* ТЕКСТ:
───
Во второй главе раскрывается прошлое бабушки Зои. С юности она сирота: отец пропал на войне, мать умерла, брат разбился. Женихи у нее были, но все неудачно — один оказался пьяницей, другой, Борис, хотел силой обесчестить, и она ударила его утюгом. После этого Зоя решила, что лучше жить одной. Даже кот, которого она завела от тоски, оказался гулящим и надолго уходил из дома. Так одиночество стало ее постоянным спутником. Когда появился Купринька — неведомо откуда и как, — она приютила его, как домашнего, сама поселила в шкаф, ухаживала, верила, что он растет, шумит, отзывается. С тех пор этот шкаф стал центром ее жизни. Соседка Марья считает Зою сумасшедшей, но старушка и не против: пусть думают, что она чокнутая, лишь бы никто не узнал про Куприньку.
───
* ПЕРЕЧЕНЬ ЗАПИСЕЙ:
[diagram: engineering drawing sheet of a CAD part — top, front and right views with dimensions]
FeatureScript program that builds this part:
───
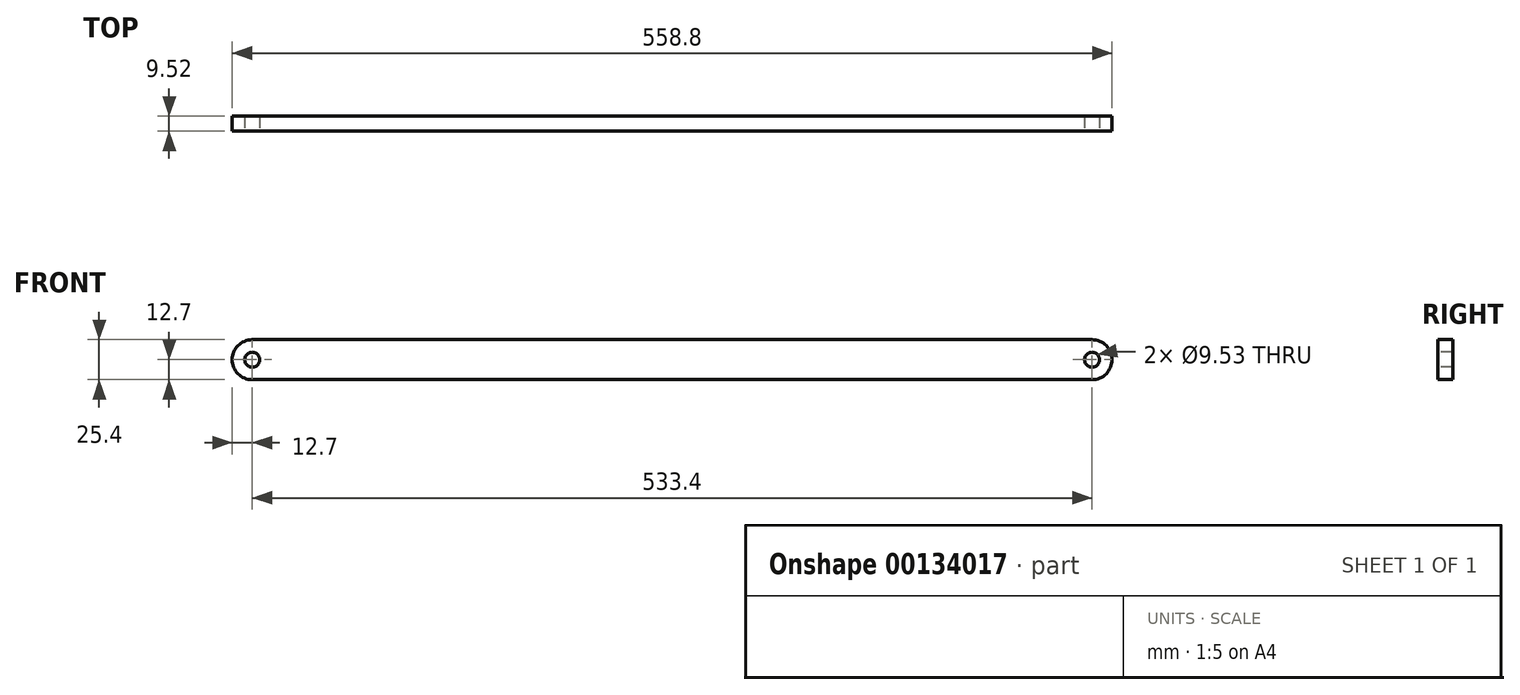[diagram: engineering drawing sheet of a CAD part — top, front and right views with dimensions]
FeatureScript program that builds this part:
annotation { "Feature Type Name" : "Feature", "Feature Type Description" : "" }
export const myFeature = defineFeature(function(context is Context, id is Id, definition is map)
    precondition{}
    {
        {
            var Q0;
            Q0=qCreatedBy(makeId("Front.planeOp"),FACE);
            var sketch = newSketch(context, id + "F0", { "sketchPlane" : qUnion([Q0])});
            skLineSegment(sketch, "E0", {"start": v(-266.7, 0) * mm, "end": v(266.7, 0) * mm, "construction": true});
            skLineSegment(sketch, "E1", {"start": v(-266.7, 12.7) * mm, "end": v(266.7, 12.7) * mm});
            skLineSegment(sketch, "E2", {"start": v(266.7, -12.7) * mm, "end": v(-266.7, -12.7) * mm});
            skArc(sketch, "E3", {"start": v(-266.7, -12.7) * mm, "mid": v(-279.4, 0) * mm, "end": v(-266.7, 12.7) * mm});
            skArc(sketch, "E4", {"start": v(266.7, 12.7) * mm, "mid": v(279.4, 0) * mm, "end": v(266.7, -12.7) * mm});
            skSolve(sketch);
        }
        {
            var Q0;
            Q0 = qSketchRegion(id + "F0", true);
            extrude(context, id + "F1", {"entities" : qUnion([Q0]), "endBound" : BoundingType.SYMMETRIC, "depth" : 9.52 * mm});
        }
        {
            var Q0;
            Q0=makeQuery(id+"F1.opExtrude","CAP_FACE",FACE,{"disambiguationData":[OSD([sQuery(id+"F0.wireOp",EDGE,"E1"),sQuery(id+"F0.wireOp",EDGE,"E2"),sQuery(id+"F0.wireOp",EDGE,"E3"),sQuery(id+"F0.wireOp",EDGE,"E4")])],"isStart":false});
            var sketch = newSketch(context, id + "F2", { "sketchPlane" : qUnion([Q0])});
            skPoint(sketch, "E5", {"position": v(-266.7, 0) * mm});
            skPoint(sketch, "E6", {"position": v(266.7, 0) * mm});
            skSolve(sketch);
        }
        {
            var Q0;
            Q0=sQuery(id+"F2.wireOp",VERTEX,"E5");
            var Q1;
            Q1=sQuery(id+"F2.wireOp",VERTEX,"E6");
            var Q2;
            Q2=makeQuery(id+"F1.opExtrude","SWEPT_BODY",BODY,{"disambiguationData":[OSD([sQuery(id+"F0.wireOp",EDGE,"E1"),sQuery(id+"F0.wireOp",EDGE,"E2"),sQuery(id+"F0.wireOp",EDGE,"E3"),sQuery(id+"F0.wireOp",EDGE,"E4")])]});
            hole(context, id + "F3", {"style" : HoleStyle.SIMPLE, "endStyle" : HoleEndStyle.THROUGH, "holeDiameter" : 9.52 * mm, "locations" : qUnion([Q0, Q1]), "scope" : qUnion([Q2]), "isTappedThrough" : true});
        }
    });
───
* ЧТО СДЕЛАТЬ:
1. Перескажите короче абзац текста о бабушке Зое, начинающийся словами «Во второй главе раскрывается», сохранив его главные факты.
2. Перепишите из текста о бабушке Зое дословно фрагмент между словами «Во второй главе» и «узнал про Куприньку.» включительно.
Записи для этой работы не понадобятся.

* РЕШЕНИЯ:
1. Вторая глава рассказывает о прошлом бабушки Зои. Она рано осиротела: отец пропал на войне, мать умерла, брат разбился. С женихами ей не повезло. Один оказался пьяницей, другой, Борис, пытался её обесчестить, и она ударила его утюгом. После этого Зоя решила жить одна, и даже её кот надолго уходил из дома. Неизвестно откуда появившегося Куприньку она поселила в шкаф и ухаживала за ним, и этот шкаф стал центром её жизни. Соседка Марья считает Зою сумасшедшей, но старушка не против, лишь бы никто не узнал про Куприньку.

2.
Во второй главе раскрывается прошлое бабушки Зои. С юности она сирота: отец пропал на войне, мать умерла, брат разбился. Женихи у нее были, но все неудачно — один оказался пьяницей, другой, Борис, хотел силой обесчестить, и она ударила его утюгом. После этого Зоя решила, что лучше жить одной. Даже кот, которого она завела от тоски, оказался гулящим и надолго уходил из дома. Так одиночество стало ее постоянным спутником. Когда появился Купринька — неведомо откуда и как, — она приютила его, как домашнего, сама поселила в шкаф, ухаживала, верила, что он растет, шумит, отзывается. С тех пор этот шкаф стал центром ее жизни. Соседка Марья считает Зою сумасшедшей, но старушка и не против: пусть думают, что она чокнутая, лишь бы никто не узнал про Куприньку.